Best Stock Gap Scanners for Day Trading 2026
By Mario Maldonado · Read time: 9 min · Leer en Español
Why the Scanner Is Your First Decision of the Day
Before putting a single dollar at risk, you need to know what you're trading. 80% of traders waste time searching for setups manually — scanning their usual watchlist, watching the news, or following what other traders are tweeting. That's not a process; it's improvisation disguised as routine.
A well-configured scanner gives you in 3 minutes what the average trader takes 45 minutes to find — and on top of that, finds it later, after the momentum has already started.
The 4 Types of Scanners You Need
1. Pre-Market Gap Scanner
This is the king. Run it before 9:30 AM to identify which stocks have a catalyst and movement before the open. Here are the exact settings I use:
- Gap: >10% (use >15% to be more selective in active markets)
- Pre-market volume: >250,000 shares
- Float: <20M shares (the lower, the more explosive the move)
- Price: $2 - $20 (the sweet spot for small cap day trading)
- Exchange: NYSE and NASDAQ only — exclude OTC and Pink Sheets
The result: a list of 3–8 stocks with a real catalyst and pre-market volume that justifies attention. If the scanner returns 20 results, your filter is too wide.
2. Intraday Volume Spike Scanner
This scanner runs during market hours and detects stocks with unusual activity that didn't show up in the morning gap scan. Configuration:
- Volume in the last 5 minutes > 3× the 30-day average for that time of day
- Relative price: stock up >3% in the last 15 minutes
- Day's price range: >$0.50 range
This captures the afternoon runners that appear out of nowhere, usually from late news or self-feeding momentum.
3. Float Rotation Scanner
When the day's volume exceeds the stock's float, we call that "float rotation." It's a signal of extreme momentum. Scanner: cumulative day volume / float > 1.0. When you see 2x or 3x float rotated, the stock is in potential squeeze mode.
4. SSR (Short Sale Restriction) Scanner
SSR activates when a stock drops >10% from the prior close. Once active, shorts can only enter on upticks. Knowing which stocks have SSR active completely changes your strategy — on those stocks, a short squeeze is more likely because bears have restrictions.
Scanner Platform Comparison
| Platform | Best Feature | Speed | Price | Verdict |
|---|---|---|---|---|
| Trade Ideas | AI (Holly) + real-time alerts | Excellent | ~$228/mo | Best overall, for serious traders |
| TradingView Scanner | Chart integration, community | Good | $15–60/mo | Solid for swing/gap scans |
| DAS Trader Scanner | Integrated with execution platform | Very good | Included with DAS | Ideal if you already use DAS |
| Finviz | Free, visual | 15min delayed | Free / $39.99/mo Elite | For research, not execution |
The Gap Up Stats Indicator on TradingView
A tool that perfectly complements the gap scanner is the Gap Up Stats indicator on TradingView. While the scanner gives you the candidate list, Gap Up Stats shows you on the chart the historical statistics of what happens to that type of gap — how many continue, how many reverse, what the average extension is. That turns a list of candidates into a decision backed by data.
My workflow: gap scanner gives me 5 candidates → open each in TradingView → Gap Up Stats shows me historical context → I select the 2 with the best continuation history for my final watchlist.

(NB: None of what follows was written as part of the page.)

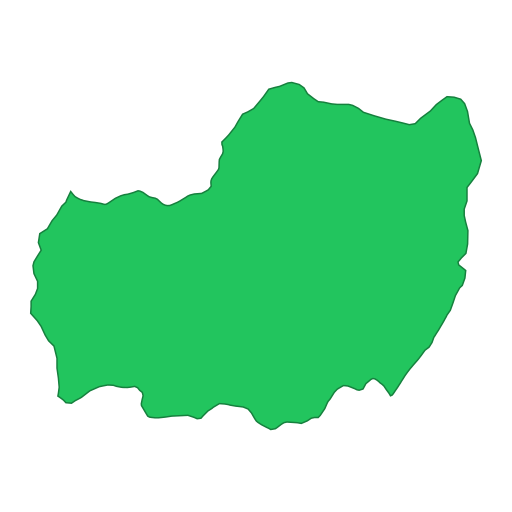 outline of Dunglegang, Chirang, Bhutan
{"feature_id": "84629894B69062019287868", "entity_name": "Dunglegang", "entity_type": "district", "adm_level": 2, "iso_a3": "BTN", "parent_name": "Bhutan", "parent_adm1": "Chirang", "projection": "albers", "projection_center": [90.201, 27.012], "detail": "fine", "context": "isolated", "style": "filled", "palette": "green", "viewbox_px": 512, "rotation_deg": 0, "n_neighbors": 0, "source": "geoboundaries", "source_scale": "gbopen_adm2", "svg_char_len": 3752}
<svg xmlns="http://www.w3.org/2000/svg" viewBox="0 0 512 512"><path d="M359.2,390.2L363.0,389.0L365.9,383.6L369.2,380.9L370.9,379.4L372.9,378.5L374.9,378.9L376.8,380.0L378.6,381.4L380.0,382.8L382.1,384.3L384.0,386.1L386.1,389.3L389.1,393.4L390.5,395.8L392.1,395.1L393.2,393.8L394.2,392.3L395.6,390.2L396.8,388.5L398.0,386.7L399.2,384.8L400.4,383.0L401.5,381.1L402.7,379.3L403.9,377.4L405.0,375.6L406.3,373.8L407.5,372.1L408.9,370.3L410.2,368.6L411.6,367.0L413.0,365.3L414.4,363.7L415.9,362.0L417.3,360.4L418.7,358.7L420.0,357.0L421.3,355.3L422.6,353.5L423.9,351.7L425.1,350.1L429.1,347.1L432.0,342.5L433.8,337.4L435.0,335.6L436.1,333.8L437.3,331.9L438.5,330.1L439.6,328.2L440.7,326.3L441.8,324.5L442.9,322.6L444.0,320.7L445.0,318.8L446.1,316.9L447.0,315.0L450.3,310.3L453.0,302.8L455.4,295.6L459.7,287.8L462.3,285.4L464.9,278.1L465.7,270.5L458.7,264.9L458.0,262.0L461.4,257.9L465.9,253.4L467.6,244.0L467.9,230.6L465.6,222.0L464.2,215.5L464.2,209.1L467.0,200.9L467.0,187.5L471.4,181.8L477.5,173.6L481.3,160.6L477.9,147.3L475.5,137.7L472.8,129.9L469.5,123.3L467.5,111.5L464.6,103.6L460.7,99.2L454.1,97.2L447.0,96.7L442.1,100.2L436.3,104.6L430.4,111.0L420.6,118.3L415.2,123.7L409.3,124.7L403.5,123.2L395.2,121.2L385.9,119.2L374.2,115.8L363.4,112.3L360.9,110.3L358.5,108.4L352.7,105.4L348.7,104.4L337.0,104.4L331.6,103.9L323.6,102.2L318.2,101.7L313.8,98.7L307.5,93.8L304.0,87.9L299.2,84.5L291.8,82.5L287.9,83.0L279.6,86.4L275.2,87.4L268.8,89.2L263.5,96.7L259.5,101.6L253.7,108.5L247.8,111.9L242.6,114.2L238.1,121.5L234.9,127.2L228.7,135.0L225.9,138.0L221.9,142.0L222.0,144.6L222.7,146.4L223.1,149.6L223.2,151.4L222.6,153.8L220.8,156.8L219.4,159.4L219.2,161.5L219.0,167.7L218.5,169.4L216.5,172.2L213.0,176.8L211.7,178.9L211.0,180.9L210.9,182.7L211.2,186.3L208.3,189.8L205.9,191.2L201.7,193.4L194.3,194.0L190.2,195.0L187.7,196.1L185.8,197.4L183.8,198.6L179.9,201.0L177.3,202.4L174.9,203.4L171.7,204.8L169.7,205.5L167.2,205.6L164.9,205.1L163.0,204.2L161.3,203.0L157.3,199.2L155.2,198.2L152.1,197.6L149.2,196.8L147.2,195.5L142.9,192.4L139.9,191.1L138.0,190.8L133.3,192.6L127.8,194.2L124.4,194.7L120.8,195.8L115.4,198.3L108.3,203.1L106.1,204.3L104.3,204.4L100.8,203.4L95.3,202.5L90.9,202.0L83.6,200.6L82.1,200.0L80.3,199.5L77.7,198.2L75.0,196.6L73.0,194.4L70.7,191.5L66.6,200.2L65.9,202.2L61.8,206.1L56.8,215.0L52.1,220.7L47.4,228.8L39.8,233.6L38.4,242.6L41.2,250.2L38.6,254.3L37.4,256.2L34.0,261.8L33.0,265.7L33.7,271.5L34.0,273.7L37.6,281.3L37.6,288.5L35.4,294.3L31.1,301.2L31.1,306.7L30.7,313.3L37.2,320.6L41.1,326.3L45.2,335.1L48.6,340.8L54.0,346.1L57.0,358.3L57.0,368.1L58.4,378.0L59.2,387.2L58.4,393.3L57.9,396.1L59.6,397.2L63.5,400.1L65.9,402.7L71.5,403.2L75.3,400.6L80.1,398.1L81.6,397.2L86.0,393.8L89.9,390.8L99.2,386.7L103.4,385.8L107.6,385.0L110.6,385.1L113.5,385.3L116.4,386.3L120.6,387.1L122.6,387.4L127.3,387.5L130.6,387.1L134.7,386.4L137.6,387.7L139.7,390.3L142.3,392.4L142.7,394.0L143.1,395.8L142.2,399.4L141.3,403.8L141.5,405.6L145.2,411.9L147.7,416.1L149.5,417.1L151.4,417.4L155.2,417.8L158.3,417.8L162.2,417.4L165.7,417.0L171.7,416.1L187.9,415.3L194.2,417.4L197.1,418.7L198.9,418.5L201.0,418.2L203.1,415.8L208.0,410.9L211.8,408.5L213.2,407.3L219.4,403.6L224.9,404.0L228.4,404.6L230.0,405.1L235.8,406.1L238.5,406.4L240.2,406.6L243.2,407.0L248.1,409.0L251.5,413.0L253.5,416.5L254.9,418.9L256.4,421.1L258.1,422.5L261.7,424.8L266.7,427.4L268.7,428.3L270.7,429.5L275.4,428.7L277.4,427.3L281.3,424.3L283.9,422.7L286.9,422.0L297.3,422.7L301.3,423.4L307.2,420.9L311.3,418.2L314.5,417.5L318.2,417.5L320.2,415.4L324.8,408.6L327.0,403.5L328.0,401.5L330.1,399.0L334.3,392.3L337.1,389.3L338.5,388.4L343.3,385.6L345.4,385.7L347.9,386.0L351.3,387.3L353.0,388.0L354.8,388.7L357.0,389.8L359.2,390.2Z" fill="#22c55e" stroke="#15803d" stroke-width="1.5"/></svg>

How to Build Your Morning Scanner Routine
Scanner discipline matters more than the tool you use. Here's my exact routine:
- 8:00 AM: Run gap scanner, log top 5 candidates
- 8:15 AM: Research each candidate's catalyst (Is it real news? Or a dilutive offering in disguise?)
- 8:30 AM: Narrow to top 3 with confirmed float and catalyst
- 8:45 AM: Define entry levels for each (pre-market high, VWAP, prior day close)

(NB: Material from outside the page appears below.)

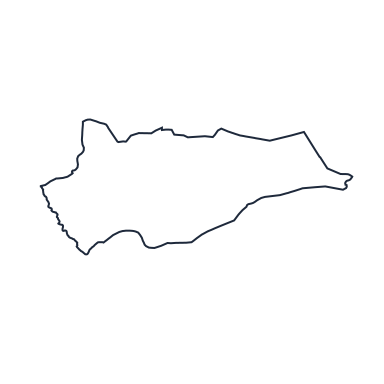 As Salafiyyah, Raymah, Yemen (Mercator projection), rotated 113°
{"feature_id": "15242507B36893334490361", "entity_name": "As Salafiyyah", "entity_type": "district", "adm_level": 2, "iso_a3": "YEM", "parent_name": "Yemen", "parent_adm1": "Raymah", "projection": "mercator", "projection_center": [43.857, 14.695], "detail": "fine", "context": "isolated", "style": "outline", "palette": "slate", "viewbox_px": 384, "rotation_deg": 113, "n_neighbors": 0, "source": "geoboundaries", "source_scale": "gbopen_adm2", "svg_char_len": 4749}
<svg xmlns="http://www.w3.org/2000/svg" viewBox="0 0 384 384"><g transform="rotate(113 192 192)"><path d="M128.2,51.7L126.7,51.6L125.2,52.4L125.3,53.6L124.9,53.7L124.0,54.5L122.5,54.4L121.5,54.0L120.8,53.4L120.2,52.5L119.6,51.9L118.6,51.2L117.1,50.8L115.8,50.5L115.2,50.5L114.9,51.9L114.6,53.8L114.7,55.4L115.4,57.4L116.2,59.3L117.4,62.3L117.4,76.6L113.6,82.2L110.4,86.9L110.2,87.1L109.9,87.6L109.9,88.2L105.2,95.0L93.0,112.4L101.0,122.5L111.8,137.0L114.2,140.2L114.4,140.5L116.2,148.3L116.4,149.4L117.7,154.7L117.8,155.5L119.9,164.3L120.4,166.7L121.2,170.0L121.4,172.6L121.6,174.5L121.8,177.6L121.9,178.1L121.9,178.8L122.0,179.8L122.0,180.2L122.2,182.4L122.2,185.4L122.2,189.8L125.3,192.2L130.5,193.3L133.3,194.3L135.6,201.9L143.3,217.2L143.1,221.8L143.6,223.2L146.0,230.4L146.1,230.8L142.7,235.0L143.6,237.6L144.8,240.5L146.7,243.9L146.3,244.1L144.6,244.8L146.8,246.8L149.6,249.4L153.9,252.4L154.5,254.0L156.1,257.9L158.6,264.1L159.2,264.7L161.2,267.1L161.7,267.7L164.0,270.3L171.2,272.3L171.6,272.8L172.3,275.1L174.7,279.1L174.8,279.3L174.7,280.4L165.8,294.1L165.1,294.8L163.5,297.3L163.5,299.5L164.3,303.9L164.3,304.1L164.4,308.0L164.5,308.7L165.0,313.8L166.0,316.1L167.4,317.8L169.9,319.9L171.4,319.3L172.3,318.9L172.8,318.7L177.4,317.2L177.6,317.1L179.9,316.3L180.9,315.9L182.8,315.2L185.7,314.2L187.1,313.7L187.6,313.4L191.2,311.3L193.4,308.9L193.5,308.8L194.8,308.4L195.7,308.0L197.4,308.0L197.5,308.0L199.9,308.8L201.6,309.9L203.5,310.8L206.1,310.7L208.0,309.8L208.7,309.4L209.1,309.1L211.3,307.7L211.8,307.6L214.1,307.0L216.5,307.7L217.7,308.4L218.5,309.4L218.8,310.1L219.7,310.5L220.6,310.3L221.3,309.2L221.9,309.4L222.7,309.9L226.5,312.5L227.6,313.8L227.9,314.3L228.4,314.9L229.5,316.3L231.9,320.7L232.7,322.4L233.4,322.9L235.1,324.4L235.9,325.1L237.5,326.5L240.4,328.2L242.7,329.7L242.8,329.7L245.6,333.5L246.1,333.3L246.2,332.8L246.2,332.2L246.7,331.8L247.1,331.5L247.4,331.0L247.7,330.4L247.9,330.0L248.6,329.9L249.1,329.5L249.7,329.2L250.6,328.7L251.4,328.1L251.9,327.9L252.2,327.5L252.6,326.8L253.0,326.4L253.4,325.5L253.4,324.8L253.6,324.3L254.4,323.4L255.6,322.9L255.9,322.6L256.2,322.1L256.6,321.5L257.0,320.8L257.4,320.2L258.0,319.7L258.5,319.1L259.3,318.9L260.1,318.8L260.9,318.8L261.7,318.5L261.9,318.0L262.1,317.0L262.0,316.4L262.0,315.7L262.0,315.0L262.4,314.5L263.0,314.2L263.3,314.2L263.9,314.2L264.2,313.6L264.5,312.8L264.5,311.8L264.3,311.1L264.3,310.7L264.3,310.2L264.1,309.8L264.0,309.3L264.3,308.8L264.7,308.3L264.8,307.7L265.0,307.2L265.4,306.9L266.0,306.8L266.3,306.8L266.9,306.8L267.7,306.7L268.0,306.4L268.2,305.6L268.5,305.1L269.1,304.8L269.5,304.4L269.8,303.8L270.2,303.1L270.7,302.5L271.1,302.3L272.0,302.3L272.7,302.4L273.2,302.7L273.4,302.5L273.4,302.3L273.4,302.0L273.4,301.0L273.1,299.1L272.9,298.7L273.0,298.2L273.3,297.7L273.8,297.4L275.0,297.0L276.1,296.9L277.2,296.5L277.8,296.2L278.1,295.6L277.9,294.8L277.3,294.3L277.0,293.9L276.9,293.2L276.9,292.6L277.2,292.1L277.9,291.6L279.1,290.9L279.3,290.7L279.7,290.3L280.1,289.9L280.5,289.5L280.6,289.2L280.6,288.7L280.8,288.5L280.9,288.4L281.3,287.9L281.6,287.3L281.7,286.6L281.7,285.8L281.6,284.4L281.6,284.2L281.8,283.6L281.8,283.1L281.6,282.5L281.7,281.8L282.0,281.4L282.3,281.0L282.7,279.6L283.0,278.9L283.3,278.3L283.4,277.9L283.7,277.7L284.5,277.6L284.9,277.5L285.5,276.9L285.9,276.7L286.0,276.7L286.6,276.7L287.1,276.9L287.7,276.2L288.0,275.4L288.6,274.1L289.1,273.0L289.3,272.1L289.7,271.3L289.8,270.0L290.0,269.2L290.1,268.6L290.4,268.0L290.7,266.8L291.0,266.1L290.9,265.4L290.7,264.9L290.3,264.3L290.1,264.1L289.8,264.0L289.1,263.8L287.8,263.7L287.0,263.7L286.4,263.7L285.7,263.7L285.2,263.7L284.6,263.5L284.1,263.2L283.0,262.7L281.8,262.3L280.5,261.4L278.7,260.8L276.9,259.9L275.2,259.0L274.6,258.1L273.2,254.8L273.1,254.1L273.1,253.7L272.6,253.4L271.8,253.0L270.5,252.2L270.4,252.2L269.6,251.7L267.0,250.3L266.9,250.2L265.5,249.4L264.0,248.6L262.5,247.8L259.2,245.0L257.2,243.3L255.1,240.7L254.1,238.9L253.4,237.7L252.1,234.7L251.0,231.5L250.6,229.8L250.4,228.3L250.4,226.6L250.4,225.6L251.9,222.9L253.7,220.3L256.1,218.2L257.5,216.5L259.0,215.0L259.8,213.1L260.0,209.9L259.1,207.1L258.2,204.7L255.8,201.9L254.9,200.9L253.7,199.5L248.5,194.6L247.4,191.4L245.2,187.1L244.7,186.0L244.0,184.4L241.0,177.6L238.4,172.8L236.4,171.6L232.4,169.4L227.8,166.6L227.5,166.5L227.1,166.1L222.4,162.4L222.0,162.0L221.9,162.0L219.4,159.5L216.4,156.7L211.1,151.5L206.4,146.8L201.7,142.1L194.3,140.3L193.9,140.1L193.7,140.1L188.9,138.4L188.5,138.2L184.3,136.1L182.6,136.2L181.2,135.4L179.5,133.0L178.2,131.5L176.6,130.3L174.1,128.8L170.4,125.9L168.0,122.9L160.5,109.8L156.1,104.3L155.5,103.4L153.7,101.4L152.8,100.3L151.0,98.1L147.2,93.7L145.4,91.7L139.4,80.4L134.8,71.5L131.0,54.3L130.9,53.9L128.2,51.7Z" fill="none" stroke="#1e293b" stroke-width="2"/></g></svg>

- 9:00 AM: Select 1–2 primary stocks for the day. Only those.
- 9:30 AM: Market opens. You already know exactly what you're trading and why.
The Scanner Overload Problem
More alerts doesn't mean more opportunities — it means more noise and more bad decisions under pressure. If your scanner sends you 30 alerts per hour, it's broken. The solution is to add criteria, not remove them. Every criterion you add is a filter that eliminates noise.
My rule: if the scanner gives me more than 8 pre-market results, I raise the gap requirement to +15% and raise the minimum volume to 500k. If it still shows more than 5, I tighten the float or lower the max price. The target is always between 3 and 8 candidates.
Backtesting Your Scanner Criteria
How do you know if your scanner criteria are good? You backtest them. For 30 trading days, log all scanner results every morning, even if you don't trade any of them. At the end of the month, review: how many of those stocks made a >20% move that same day? How many reversed? That data tells you whether your criteria are capturing the right opportunities.